_TASK DESCRIPTION_: Retype the data word for word, starting at its first line and ending with the line that contains "PUDOステーションは全国に約7,100台設置されて", including that line.

_RECORD EXCERPTS_:
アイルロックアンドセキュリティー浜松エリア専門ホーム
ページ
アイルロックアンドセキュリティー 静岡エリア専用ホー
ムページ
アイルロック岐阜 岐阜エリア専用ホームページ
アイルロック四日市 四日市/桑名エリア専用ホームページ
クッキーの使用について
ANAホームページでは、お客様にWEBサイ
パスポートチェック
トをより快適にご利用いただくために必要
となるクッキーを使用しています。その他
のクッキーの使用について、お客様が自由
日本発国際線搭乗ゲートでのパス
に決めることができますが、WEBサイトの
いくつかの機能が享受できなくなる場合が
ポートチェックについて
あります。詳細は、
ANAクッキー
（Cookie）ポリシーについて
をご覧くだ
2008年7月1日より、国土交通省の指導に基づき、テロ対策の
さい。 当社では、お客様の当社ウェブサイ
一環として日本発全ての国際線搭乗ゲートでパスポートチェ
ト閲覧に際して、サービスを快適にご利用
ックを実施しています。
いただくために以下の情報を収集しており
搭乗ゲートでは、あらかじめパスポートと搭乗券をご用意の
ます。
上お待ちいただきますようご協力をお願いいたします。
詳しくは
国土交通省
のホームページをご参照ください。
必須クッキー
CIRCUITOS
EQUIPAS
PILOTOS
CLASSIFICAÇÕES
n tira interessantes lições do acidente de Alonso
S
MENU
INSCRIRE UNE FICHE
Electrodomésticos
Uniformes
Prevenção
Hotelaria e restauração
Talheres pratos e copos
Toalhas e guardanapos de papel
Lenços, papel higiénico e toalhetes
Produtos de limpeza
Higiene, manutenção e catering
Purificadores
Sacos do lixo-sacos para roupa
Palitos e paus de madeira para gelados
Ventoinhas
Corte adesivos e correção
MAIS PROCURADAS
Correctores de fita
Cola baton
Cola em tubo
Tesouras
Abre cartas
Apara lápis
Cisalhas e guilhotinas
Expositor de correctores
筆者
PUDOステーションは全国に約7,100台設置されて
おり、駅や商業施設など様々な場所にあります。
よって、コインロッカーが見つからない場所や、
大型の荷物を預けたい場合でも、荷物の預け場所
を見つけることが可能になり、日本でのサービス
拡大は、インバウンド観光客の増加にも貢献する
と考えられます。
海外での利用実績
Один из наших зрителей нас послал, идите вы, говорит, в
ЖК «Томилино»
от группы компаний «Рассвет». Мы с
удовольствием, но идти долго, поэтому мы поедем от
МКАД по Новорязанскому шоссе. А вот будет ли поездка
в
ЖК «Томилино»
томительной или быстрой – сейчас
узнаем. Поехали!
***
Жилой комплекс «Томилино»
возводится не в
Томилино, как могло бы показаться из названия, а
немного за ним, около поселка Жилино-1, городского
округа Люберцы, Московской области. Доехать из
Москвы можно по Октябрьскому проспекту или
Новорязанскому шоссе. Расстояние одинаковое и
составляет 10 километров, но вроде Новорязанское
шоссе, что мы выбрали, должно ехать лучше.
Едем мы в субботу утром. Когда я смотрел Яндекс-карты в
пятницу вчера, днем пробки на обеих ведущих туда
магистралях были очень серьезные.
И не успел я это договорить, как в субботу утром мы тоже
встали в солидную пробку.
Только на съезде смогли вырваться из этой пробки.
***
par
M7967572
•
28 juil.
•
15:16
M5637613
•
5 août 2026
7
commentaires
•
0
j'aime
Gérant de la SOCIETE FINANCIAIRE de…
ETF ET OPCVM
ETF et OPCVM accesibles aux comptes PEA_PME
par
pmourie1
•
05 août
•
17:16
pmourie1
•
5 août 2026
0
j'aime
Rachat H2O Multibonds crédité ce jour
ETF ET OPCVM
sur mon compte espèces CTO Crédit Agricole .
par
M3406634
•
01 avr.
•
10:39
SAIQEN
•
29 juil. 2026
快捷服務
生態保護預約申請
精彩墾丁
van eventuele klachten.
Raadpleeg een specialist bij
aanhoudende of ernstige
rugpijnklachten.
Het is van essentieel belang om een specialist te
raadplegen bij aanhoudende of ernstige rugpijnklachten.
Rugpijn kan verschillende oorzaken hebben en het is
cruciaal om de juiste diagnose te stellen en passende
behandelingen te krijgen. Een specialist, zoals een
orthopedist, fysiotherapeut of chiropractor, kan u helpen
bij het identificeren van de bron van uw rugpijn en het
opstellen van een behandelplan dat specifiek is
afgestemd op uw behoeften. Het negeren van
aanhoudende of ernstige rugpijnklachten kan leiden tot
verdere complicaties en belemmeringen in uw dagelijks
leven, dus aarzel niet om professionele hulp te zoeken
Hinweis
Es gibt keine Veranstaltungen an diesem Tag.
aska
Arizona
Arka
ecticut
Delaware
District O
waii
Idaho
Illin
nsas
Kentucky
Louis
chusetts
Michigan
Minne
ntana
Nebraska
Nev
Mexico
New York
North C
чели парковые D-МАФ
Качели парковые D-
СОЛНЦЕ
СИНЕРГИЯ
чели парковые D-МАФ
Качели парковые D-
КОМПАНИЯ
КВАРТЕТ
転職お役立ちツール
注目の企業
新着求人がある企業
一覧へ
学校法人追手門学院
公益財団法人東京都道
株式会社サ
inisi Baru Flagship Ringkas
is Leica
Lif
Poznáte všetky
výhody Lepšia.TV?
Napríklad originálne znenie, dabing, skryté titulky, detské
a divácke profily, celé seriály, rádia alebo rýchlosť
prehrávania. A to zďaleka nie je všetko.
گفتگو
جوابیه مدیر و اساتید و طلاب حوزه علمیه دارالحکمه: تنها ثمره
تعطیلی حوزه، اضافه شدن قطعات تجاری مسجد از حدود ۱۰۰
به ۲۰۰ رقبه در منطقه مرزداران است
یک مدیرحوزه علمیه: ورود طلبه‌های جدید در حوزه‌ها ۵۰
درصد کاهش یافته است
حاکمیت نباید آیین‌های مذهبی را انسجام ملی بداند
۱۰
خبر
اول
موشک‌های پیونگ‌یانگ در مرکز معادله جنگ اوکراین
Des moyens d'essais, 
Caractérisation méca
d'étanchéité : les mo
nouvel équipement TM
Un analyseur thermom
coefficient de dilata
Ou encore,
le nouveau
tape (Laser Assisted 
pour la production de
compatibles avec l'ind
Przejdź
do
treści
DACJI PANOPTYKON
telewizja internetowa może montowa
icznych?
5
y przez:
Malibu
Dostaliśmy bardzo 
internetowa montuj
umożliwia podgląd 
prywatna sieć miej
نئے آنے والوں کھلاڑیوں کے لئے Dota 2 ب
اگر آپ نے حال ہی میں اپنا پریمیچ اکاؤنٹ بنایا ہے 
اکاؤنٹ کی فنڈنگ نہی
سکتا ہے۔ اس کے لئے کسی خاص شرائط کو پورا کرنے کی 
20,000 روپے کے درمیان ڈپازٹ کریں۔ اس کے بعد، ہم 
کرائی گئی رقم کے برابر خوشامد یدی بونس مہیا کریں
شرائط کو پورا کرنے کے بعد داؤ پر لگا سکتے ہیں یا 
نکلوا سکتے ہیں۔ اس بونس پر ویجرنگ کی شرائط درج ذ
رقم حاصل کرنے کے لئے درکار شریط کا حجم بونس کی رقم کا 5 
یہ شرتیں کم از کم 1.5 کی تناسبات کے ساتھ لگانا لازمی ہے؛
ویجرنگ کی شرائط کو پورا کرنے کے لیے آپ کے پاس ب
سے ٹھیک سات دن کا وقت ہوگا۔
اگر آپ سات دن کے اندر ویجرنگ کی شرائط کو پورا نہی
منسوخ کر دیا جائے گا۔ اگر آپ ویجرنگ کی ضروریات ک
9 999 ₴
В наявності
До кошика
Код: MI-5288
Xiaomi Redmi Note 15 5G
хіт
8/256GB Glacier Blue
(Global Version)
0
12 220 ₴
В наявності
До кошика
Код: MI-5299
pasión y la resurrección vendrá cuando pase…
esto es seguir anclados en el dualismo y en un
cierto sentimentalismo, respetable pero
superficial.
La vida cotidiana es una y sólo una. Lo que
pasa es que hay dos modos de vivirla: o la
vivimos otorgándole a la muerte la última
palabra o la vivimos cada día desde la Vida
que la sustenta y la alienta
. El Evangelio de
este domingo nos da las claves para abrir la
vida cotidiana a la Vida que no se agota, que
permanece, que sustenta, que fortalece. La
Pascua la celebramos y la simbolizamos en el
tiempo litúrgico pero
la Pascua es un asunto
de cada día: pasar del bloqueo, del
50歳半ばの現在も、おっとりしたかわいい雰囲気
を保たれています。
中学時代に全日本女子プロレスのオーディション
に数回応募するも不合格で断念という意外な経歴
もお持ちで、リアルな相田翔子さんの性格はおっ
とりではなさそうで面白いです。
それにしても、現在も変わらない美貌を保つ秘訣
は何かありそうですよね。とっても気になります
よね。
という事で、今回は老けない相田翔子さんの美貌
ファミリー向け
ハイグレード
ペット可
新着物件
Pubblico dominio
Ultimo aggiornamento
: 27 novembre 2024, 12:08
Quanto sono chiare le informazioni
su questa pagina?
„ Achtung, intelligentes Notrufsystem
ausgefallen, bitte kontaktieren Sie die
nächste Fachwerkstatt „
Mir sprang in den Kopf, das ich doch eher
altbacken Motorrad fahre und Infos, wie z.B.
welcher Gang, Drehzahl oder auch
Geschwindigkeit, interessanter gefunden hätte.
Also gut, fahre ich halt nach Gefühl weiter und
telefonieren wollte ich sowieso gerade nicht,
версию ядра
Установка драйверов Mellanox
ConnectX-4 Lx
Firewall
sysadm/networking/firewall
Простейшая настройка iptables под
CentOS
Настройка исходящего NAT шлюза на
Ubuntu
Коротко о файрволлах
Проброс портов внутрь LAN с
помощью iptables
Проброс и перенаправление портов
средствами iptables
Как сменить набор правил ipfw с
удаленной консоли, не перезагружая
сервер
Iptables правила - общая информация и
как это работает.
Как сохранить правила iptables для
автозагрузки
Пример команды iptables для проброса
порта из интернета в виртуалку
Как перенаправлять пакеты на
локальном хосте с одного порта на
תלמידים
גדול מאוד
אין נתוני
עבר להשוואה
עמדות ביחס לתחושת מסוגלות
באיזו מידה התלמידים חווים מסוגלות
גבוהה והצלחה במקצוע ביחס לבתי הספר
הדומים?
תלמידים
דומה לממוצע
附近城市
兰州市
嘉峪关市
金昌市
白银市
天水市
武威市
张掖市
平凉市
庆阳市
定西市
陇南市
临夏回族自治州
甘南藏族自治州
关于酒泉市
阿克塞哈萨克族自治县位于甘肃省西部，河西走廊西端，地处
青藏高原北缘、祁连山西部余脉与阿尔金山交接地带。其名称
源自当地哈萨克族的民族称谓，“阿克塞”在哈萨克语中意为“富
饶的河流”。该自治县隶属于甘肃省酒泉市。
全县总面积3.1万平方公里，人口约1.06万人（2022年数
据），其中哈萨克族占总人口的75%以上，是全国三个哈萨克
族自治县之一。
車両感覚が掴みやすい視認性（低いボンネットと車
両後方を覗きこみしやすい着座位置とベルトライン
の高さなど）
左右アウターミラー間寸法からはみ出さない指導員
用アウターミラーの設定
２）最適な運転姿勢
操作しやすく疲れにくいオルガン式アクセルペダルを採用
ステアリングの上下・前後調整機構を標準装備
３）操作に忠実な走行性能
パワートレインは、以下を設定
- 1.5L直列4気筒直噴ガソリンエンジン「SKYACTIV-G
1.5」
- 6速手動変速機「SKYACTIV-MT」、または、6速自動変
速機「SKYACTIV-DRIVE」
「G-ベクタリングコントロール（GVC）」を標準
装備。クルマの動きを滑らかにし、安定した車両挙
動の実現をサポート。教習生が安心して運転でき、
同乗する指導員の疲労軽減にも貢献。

_TASK ANSWER_:
アイルロックアンドセキュリティー浜松エリア専門ホーム
ページ
アイルロックアンドセキュリティー 静岡エリア専用ホー
ムページ
アイルロック岐阜 岐阜エリア専用ホームページ
アイルロック四日市 四日市/桑名エリア専用ホームページ
クッキーの使用について
ANAホームページでは、お客様にWEBサイ
パスポートチェック
トをより快適にご利用いただくために必要
となるクッキーを使用しています。その他
のクッキーの使用について、お客様が自由
日本発国際線搭乗ゲートでのパス
に決めることができますが、WEBサイトの
いくつかの機能が享受できなくなる場合が
ポートチェックについて
あります。詳細は、
ANAクッキー
（Cookie）ポリシーについて
をご覧くだ
2008年7月1日より、国土交通省の指導に基づき、テロ対策の
さい。 当社では、お客様の当社ウェブサイ
一環として日本発全ての国際線搭乗ゲートでパスポートチェ
ト閲覧に際して、サービスを快適にご利用
ックを実施しています。
いただくために以下の情報を収集しており
搭乗ゲートでは、あらかじめパスポートと搭乗券をご用意の
ます。
上お待ちいただきますようご協力をお願いいたします。
詳しくは
国土交通省
のホームページをご参照ください。
必須クッキー
CIRCUITOS
EQUIPAS
PILOTOS
CLASSIFICAÇÕES
n tira interessantes lições do acidente de Alonso
S
MENU
INSCRIRE UNE FICHE
Electrodomésticos
Uniformes
Prevenção
Hotelaria e restauração
Talheres pratos e copos
Toalhas e guardanapos de papel
Lenços, papel higiénico e toalhetes
Produtos de limpeza
Higiene, manutenção e catering
Purificadores
Sacos do lixo-sacos para roupa
Palitos e paus de madeira para gelados
Ventoinhas
Corte adesivos e correção
MAIS PROCURADAS
Correctores de fita
Cola baton
Cola em tubo
Tesouras
Abre cartas
Apara lápis
Cisalhas e guilhotinas
Expositor de correctores
筆者
PUDOステーションは全国に約7,100台設置されて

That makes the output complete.